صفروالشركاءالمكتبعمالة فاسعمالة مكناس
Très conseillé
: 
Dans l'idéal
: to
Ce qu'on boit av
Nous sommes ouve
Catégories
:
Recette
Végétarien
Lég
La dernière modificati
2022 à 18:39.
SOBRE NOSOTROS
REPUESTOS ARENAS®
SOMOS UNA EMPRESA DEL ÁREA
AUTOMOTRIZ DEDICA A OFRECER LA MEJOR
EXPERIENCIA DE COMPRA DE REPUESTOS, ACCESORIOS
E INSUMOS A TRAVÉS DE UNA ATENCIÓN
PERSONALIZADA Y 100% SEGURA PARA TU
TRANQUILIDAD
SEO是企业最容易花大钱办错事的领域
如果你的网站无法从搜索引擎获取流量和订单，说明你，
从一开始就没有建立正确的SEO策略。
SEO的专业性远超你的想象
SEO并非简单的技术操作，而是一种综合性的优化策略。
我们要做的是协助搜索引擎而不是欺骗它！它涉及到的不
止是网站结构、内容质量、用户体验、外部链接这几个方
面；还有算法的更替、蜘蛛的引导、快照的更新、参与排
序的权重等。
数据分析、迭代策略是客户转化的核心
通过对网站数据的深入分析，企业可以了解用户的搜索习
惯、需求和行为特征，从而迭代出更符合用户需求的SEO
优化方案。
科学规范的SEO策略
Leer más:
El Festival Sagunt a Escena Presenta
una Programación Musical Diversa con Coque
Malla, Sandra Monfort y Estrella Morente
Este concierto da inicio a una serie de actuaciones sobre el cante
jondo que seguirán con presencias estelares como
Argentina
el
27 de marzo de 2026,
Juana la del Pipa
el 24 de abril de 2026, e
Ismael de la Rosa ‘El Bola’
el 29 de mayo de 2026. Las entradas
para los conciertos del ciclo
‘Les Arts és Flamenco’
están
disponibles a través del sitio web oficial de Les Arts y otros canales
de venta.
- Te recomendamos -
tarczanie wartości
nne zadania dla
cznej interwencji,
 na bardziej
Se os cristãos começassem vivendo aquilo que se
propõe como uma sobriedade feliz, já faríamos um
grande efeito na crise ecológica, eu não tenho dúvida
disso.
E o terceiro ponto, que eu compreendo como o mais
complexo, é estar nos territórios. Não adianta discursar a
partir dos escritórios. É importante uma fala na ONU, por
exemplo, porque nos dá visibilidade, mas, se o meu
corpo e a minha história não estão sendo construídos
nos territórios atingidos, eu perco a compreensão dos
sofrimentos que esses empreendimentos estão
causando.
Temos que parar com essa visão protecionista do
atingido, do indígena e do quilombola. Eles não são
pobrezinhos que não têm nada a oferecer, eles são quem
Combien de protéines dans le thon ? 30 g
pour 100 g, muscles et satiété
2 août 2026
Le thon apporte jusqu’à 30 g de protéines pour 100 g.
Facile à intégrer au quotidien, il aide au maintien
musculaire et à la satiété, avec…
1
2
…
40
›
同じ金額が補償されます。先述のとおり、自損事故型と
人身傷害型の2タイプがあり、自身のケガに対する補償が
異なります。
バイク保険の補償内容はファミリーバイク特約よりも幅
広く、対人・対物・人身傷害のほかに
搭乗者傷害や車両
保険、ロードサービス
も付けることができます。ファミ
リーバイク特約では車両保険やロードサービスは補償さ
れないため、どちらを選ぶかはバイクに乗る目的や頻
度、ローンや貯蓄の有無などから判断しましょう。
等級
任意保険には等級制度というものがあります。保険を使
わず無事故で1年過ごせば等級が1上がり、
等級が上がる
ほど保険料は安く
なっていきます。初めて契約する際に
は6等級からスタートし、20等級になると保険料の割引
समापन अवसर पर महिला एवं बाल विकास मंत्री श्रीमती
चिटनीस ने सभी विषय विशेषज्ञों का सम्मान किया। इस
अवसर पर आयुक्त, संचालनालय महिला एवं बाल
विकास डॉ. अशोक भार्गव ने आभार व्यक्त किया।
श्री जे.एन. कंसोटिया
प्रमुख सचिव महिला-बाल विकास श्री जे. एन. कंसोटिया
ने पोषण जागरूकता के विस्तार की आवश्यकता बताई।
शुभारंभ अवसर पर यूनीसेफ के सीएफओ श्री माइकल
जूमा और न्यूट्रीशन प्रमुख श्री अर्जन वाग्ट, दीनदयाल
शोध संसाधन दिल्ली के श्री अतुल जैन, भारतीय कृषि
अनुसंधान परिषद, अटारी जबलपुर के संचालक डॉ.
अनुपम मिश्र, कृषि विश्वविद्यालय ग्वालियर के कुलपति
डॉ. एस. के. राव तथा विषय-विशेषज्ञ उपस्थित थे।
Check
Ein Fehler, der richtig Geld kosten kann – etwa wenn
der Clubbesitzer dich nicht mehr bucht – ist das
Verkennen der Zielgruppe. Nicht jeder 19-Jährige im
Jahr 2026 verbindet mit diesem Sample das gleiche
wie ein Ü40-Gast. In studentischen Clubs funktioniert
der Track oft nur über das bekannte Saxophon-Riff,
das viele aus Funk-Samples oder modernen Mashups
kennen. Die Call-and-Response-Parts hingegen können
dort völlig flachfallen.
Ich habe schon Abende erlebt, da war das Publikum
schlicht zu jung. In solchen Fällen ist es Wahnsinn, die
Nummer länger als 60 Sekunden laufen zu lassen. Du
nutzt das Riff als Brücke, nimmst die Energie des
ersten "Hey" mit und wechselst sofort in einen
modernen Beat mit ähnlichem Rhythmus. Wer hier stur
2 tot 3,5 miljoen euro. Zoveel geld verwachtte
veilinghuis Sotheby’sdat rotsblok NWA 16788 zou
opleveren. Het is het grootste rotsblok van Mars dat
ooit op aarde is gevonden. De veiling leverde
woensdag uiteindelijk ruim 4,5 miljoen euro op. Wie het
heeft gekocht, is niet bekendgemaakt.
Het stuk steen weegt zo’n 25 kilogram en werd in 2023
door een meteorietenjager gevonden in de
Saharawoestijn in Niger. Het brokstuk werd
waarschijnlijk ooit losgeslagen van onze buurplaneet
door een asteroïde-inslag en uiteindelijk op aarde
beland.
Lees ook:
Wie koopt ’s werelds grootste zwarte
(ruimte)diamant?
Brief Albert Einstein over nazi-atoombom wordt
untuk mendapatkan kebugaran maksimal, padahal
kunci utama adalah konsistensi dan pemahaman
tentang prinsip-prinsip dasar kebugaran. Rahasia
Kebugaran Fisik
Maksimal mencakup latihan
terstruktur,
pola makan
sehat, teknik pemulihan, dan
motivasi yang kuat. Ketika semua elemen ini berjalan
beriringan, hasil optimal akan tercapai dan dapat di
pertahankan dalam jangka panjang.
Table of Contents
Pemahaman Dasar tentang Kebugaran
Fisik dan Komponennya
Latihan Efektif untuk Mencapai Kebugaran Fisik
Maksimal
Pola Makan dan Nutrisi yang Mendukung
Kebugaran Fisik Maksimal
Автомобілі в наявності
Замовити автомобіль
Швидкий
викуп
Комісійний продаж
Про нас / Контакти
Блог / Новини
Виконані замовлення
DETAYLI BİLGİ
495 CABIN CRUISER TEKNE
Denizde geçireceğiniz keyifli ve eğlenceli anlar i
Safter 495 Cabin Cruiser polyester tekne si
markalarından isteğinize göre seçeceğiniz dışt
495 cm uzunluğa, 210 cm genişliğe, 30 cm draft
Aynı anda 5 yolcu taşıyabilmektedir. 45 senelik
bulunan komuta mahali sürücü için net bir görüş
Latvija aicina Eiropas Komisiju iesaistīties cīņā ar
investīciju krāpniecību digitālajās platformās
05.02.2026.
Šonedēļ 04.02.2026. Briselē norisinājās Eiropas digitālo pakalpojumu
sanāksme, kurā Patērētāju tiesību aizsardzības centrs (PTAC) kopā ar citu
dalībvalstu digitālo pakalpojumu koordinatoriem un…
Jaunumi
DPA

◇ ◇ ◇ ◇ ◇

» **What you have to do**:
Within the data above, the span starting at the line containing "para los conciertos del ciclo" and ending at the line containing "na bardziej" is to be retyped exactly, with no other lines.

» **Answer to this exercise**:
para los conciertos del ciclo
‘Les Arts és Flamenco’
están
disponibles a través del sitio web oficial de Les Arts y otros canales
de venta.
- Te recomendamos -
tarczanie wartości
nne zadania dla
cznej interwencji,
 na bardziej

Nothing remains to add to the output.